We thank you for your comments on our work!
1. To the best of our knowledge, laurdan probe is mostly used for membrane fluidity measurements as it embeds in the bilayer and its’ emission maximum exhibits redshift when membrane changes its packing from gel to fluid phase. Meanwhile, ANS probe tracks the availability of hydrophobic spots on the outer leaflet of the lipid membrane. In our study the information that could have been obtained from laurdan would be probably similar to BODIPY-lipid anisotropy. In such a this case, BODIPY probe is more favorable to us than laurdan because the former one does not differ from phosphatidylcholine in the polar region. Thus, when we add albumin, we are sure that its binding to our liposomes is not driven by any other functional groups on the surface of the membrane other than choline groups and PI, GM1 or CMG used in the study.

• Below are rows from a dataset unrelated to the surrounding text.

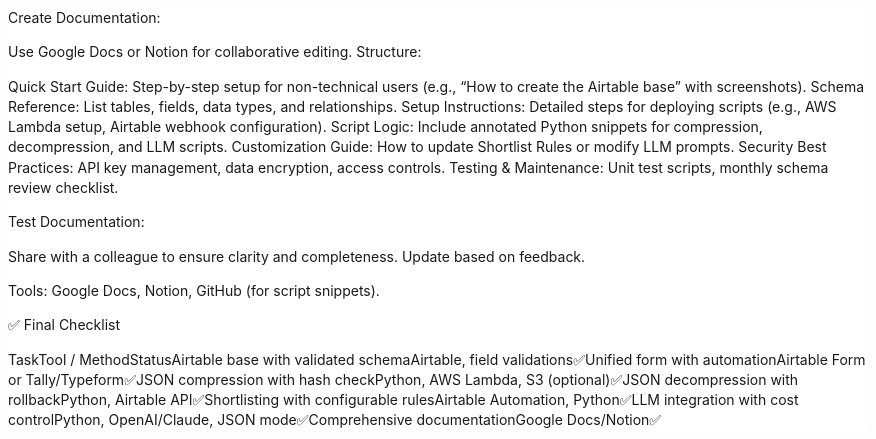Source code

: Create Documentation:

Use Google Docs or Notion for collaborative editing.
Structure:

Quick Start Guide: Step-by-step setup for non-technical users (e.g., “How to create the Airtable base” with screenshots).
Schema Reference: List tables, fields, data types, and relationships.
Setup Instructions: Detailed steps for deploying scripts (e.g., AWS Lambda setup, Airtable webhook configuration).
Script Logic: Include annotated Python snippets for compression, decompression, and LLM scripts.
Customization Guide: How to update Shortlist Rules or modify LLM prompts.
Security Best Practices: API key management, data encryption, access controls.
Testing & Maintenance: Unit test scripts, monthly schema review checklist.




Test Documentation:

Share with a colleague to ensure clarity and completeness.
Update based on feedback.



Tools: Google Docs, Notion, GitHub (for script snippets).

✅ Final Checklist













































TaskTool / MethodStatusAirtable base with validated schemaAirtable, field validations✅Unified form with automationAirtable Form or Tally/Typeform✅JSON compression with hash checkPython, AWS Lambda, S3 (optional)✅JSON decompression with rollbackPython, Airtable API✅Shortlisting with configurable rulesAirtable Automation, Python✅LLM integration with cost controlPython, OpenAI/Claude, JSON mode✅Comprehensive documentationGoogle Docs/Notion✅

2. For everyones` convinience  we have created publicly available file with C=O peak deconvolutions for each sample at different time points at Zenodo repository adding new reference number [42]. 

3. We have changed the sentence in question and hope that it is easier to understand now.

Reviewer 3 Report

1. Add the paragraph "Statistical analysis of experimental data" to the section of the manuscript "Materials and Methods". What program was used to analyze the statistics?

2. More clearly formulate conclusions.

Author Response

We thank you for your review of our work!

1. The paragraph "Statistical analysis of experimental data" has been added as subsection 2.8.  All our data presented in tables and graphs were analysed in QtiPlot program.
2. We made some changes to "Conlusions" and hope that they improved this section.